Day four, the penultimate day of the AMR DxC Winter School, saw the participants presenting their group’s project proposal to a panel of AMR experts: Dr Gyorgy Abel, Daniel Berman, Professor Stephen Gillespie, Professor Susan Welburn and Dr Penny Wilson. After a short session to finalise presentation preparations, each of the five groups made a ten to fifteen minute presentation followed by a ten minute question and answer session with fellow participants and the AMR expert panel. Project proposals ranged from the development of a new AMR rapid diagnostic tools to strategic plans for the implementation of pre-existing tools for use in developing countries. The presentations were followed by a lunch break in which the experts congregated to review and score the presentations and decide on the winning group of the Antimicrobial Resistance Diagnostics Challenge, 2017. The award ceremony followed and the winning group was presented with their award.

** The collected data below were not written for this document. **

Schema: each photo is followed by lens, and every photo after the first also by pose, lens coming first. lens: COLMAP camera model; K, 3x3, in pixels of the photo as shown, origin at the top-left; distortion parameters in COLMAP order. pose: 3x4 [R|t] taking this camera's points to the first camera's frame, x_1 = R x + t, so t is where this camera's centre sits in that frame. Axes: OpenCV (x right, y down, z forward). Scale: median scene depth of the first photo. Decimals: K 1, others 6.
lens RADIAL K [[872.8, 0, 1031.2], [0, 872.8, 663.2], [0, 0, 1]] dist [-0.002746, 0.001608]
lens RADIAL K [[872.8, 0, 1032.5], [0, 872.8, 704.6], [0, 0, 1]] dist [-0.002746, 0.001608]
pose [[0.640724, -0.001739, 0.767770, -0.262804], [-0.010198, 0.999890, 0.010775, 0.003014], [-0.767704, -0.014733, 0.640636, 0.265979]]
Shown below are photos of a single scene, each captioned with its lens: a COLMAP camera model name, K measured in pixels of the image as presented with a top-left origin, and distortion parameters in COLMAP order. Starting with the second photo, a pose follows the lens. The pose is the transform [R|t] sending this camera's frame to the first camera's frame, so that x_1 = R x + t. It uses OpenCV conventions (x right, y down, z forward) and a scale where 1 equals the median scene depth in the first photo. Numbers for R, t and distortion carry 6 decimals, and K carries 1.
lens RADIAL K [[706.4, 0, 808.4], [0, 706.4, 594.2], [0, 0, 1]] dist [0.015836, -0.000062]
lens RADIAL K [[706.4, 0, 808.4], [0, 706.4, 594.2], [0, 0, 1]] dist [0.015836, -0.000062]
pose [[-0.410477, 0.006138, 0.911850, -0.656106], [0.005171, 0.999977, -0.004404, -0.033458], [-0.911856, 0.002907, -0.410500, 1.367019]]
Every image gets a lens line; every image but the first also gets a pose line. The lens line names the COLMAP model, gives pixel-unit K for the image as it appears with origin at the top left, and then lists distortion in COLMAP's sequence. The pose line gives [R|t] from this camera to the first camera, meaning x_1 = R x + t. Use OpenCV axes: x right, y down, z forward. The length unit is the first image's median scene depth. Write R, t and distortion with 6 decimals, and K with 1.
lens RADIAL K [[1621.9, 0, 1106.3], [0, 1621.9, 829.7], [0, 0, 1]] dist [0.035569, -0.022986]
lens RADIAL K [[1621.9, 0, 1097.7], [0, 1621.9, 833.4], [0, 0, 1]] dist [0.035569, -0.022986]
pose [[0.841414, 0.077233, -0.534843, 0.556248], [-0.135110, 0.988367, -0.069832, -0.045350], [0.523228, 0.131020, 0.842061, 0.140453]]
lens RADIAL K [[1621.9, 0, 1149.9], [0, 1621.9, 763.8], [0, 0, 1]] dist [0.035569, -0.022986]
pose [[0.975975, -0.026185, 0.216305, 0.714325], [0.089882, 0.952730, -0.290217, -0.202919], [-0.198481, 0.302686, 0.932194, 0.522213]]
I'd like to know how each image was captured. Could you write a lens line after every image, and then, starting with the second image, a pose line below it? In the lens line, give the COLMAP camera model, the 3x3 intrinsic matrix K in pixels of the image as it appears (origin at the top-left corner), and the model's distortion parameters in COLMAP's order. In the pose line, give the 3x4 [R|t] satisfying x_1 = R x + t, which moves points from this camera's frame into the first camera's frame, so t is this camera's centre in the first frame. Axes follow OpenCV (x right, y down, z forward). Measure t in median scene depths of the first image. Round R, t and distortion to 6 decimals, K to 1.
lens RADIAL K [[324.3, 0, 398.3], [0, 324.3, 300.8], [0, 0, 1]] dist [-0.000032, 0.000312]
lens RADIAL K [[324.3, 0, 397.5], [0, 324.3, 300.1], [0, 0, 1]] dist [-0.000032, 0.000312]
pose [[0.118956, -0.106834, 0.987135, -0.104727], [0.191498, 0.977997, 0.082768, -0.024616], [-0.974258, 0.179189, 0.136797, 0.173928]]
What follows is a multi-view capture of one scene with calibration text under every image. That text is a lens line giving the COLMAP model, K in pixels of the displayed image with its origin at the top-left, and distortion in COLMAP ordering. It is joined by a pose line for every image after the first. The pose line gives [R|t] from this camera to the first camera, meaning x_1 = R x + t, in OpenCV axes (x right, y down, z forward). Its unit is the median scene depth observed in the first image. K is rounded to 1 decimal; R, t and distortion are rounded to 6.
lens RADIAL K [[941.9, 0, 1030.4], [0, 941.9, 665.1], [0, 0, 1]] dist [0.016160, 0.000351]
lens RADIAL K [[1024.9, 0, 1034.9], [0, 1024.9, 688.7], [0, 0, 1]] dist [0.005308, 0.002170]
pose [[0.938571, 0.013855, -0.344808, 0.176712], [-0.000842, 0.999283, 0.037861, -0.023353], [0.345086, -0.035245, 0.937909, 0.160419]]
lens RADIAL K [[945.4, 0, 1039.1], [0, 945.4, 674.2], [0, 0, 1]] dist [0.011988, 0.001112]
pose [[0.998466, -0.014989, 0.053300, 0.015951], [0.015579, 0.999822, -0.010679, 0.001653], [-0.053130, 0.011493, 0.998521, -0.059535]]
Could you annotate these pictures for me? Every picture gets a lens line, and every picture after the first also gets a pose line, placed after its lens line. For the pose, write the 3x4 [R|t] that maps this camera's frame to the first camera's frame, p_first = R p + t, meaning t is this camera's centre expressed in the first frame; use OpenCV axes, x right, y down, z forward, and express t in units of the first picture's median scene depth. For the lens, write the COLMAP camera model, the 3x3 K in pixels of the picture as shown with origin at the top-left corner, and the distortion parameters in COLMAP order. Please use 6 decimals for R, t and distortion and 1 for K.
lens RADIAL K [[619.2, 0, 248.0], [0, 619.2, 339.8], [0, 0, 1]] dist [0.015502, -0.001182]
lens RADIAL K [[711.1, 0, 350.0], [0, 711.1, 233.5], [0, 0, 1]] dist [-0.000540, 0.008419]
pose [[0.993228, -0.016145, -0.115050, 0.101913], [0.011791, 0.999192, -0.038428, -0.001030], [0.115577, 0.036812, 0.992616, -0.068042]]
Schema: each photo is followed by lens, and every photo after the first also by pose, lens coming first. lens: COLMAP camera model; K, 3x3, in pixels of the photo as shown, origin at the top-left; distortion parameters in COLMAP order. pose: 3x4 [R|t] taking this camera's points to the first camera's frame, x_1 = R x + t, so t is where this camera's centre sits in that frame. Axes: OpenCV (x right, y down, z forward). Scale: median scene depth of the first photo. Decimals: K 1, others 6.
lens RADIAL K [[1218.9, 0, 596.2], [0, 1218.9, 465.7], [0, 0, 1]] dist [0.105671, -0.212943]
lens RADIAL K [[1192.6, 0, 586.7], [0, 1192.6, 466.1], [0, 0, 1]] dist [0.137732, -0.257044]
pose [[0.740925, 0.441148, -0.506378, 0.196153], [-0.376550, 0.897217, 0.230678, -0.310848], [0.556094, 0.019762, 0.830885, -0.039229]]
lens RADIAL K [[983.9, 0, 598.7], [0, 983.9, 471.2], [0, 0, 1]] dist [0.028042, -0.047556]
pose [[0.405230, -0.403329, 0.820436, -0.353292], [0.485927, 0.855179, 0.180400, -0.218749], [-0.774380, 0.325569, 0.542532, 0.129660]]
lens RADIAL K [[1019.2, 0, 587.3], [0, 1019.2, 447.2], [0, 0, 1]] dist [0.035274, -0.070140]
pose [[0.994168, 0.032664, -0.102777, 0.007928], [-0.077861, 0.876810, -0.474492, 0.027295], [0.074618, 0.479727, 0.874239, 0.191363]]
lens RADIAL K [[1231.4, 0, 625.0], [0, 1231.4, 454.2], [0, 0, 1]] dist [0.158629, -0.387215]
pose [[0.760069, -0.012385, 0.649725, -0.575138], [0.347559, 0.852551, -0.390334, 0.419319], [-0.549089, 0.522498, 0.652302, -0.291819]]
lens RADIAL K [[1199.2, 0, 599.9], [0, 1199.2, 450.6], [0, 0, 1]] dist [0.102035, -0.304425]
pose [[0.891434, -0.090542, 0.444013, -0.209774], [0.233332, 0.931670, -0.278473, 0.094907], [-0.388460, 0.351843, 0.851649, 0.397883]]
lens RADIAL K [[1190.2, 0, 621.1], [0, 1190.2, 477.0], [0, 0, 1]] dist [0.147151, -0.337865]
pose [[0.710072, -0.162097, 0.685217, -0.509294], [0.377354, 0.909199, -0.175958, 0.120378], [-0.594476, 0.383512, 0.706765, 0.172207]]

The day’s events continued with a networking event, the Global Health Academy Reception, held at the iconic student union, Teviot, and then a social event in the form of a ghost tour in the old vaults of the Edinburgh Cowgate. The resonating thoughts from the day’s events and the Winter School in general was that although there was only one group winner of the AMR DxC Winter School challenge, every participant was a winner, leaving the week with renewed contacts, inspiration from fellow participants and speakers and new ideas. 

day 4_4

Day 5 - Friday, 24 February 2017

Day five marked the end of the AMR DxC Winter School, 2017. Following the week’s busy schedule of brainstorming, networking and hearing from specialists, the participants were given the chance to explore the historical Edinburgh Castle with their newly formed friends and colleagues. The tour of the castle gave the international participants a chance to explore the city and learn about the rich history of the city of Edinburgh. The tour was wrapped up with an informal lunch and some closing remarks. The participants of the AMR DxC Winter School left the week’s proceedings with new friends, international colleagues and renewed ideas to take back to home institutions. The week was greatly enjoyed by all.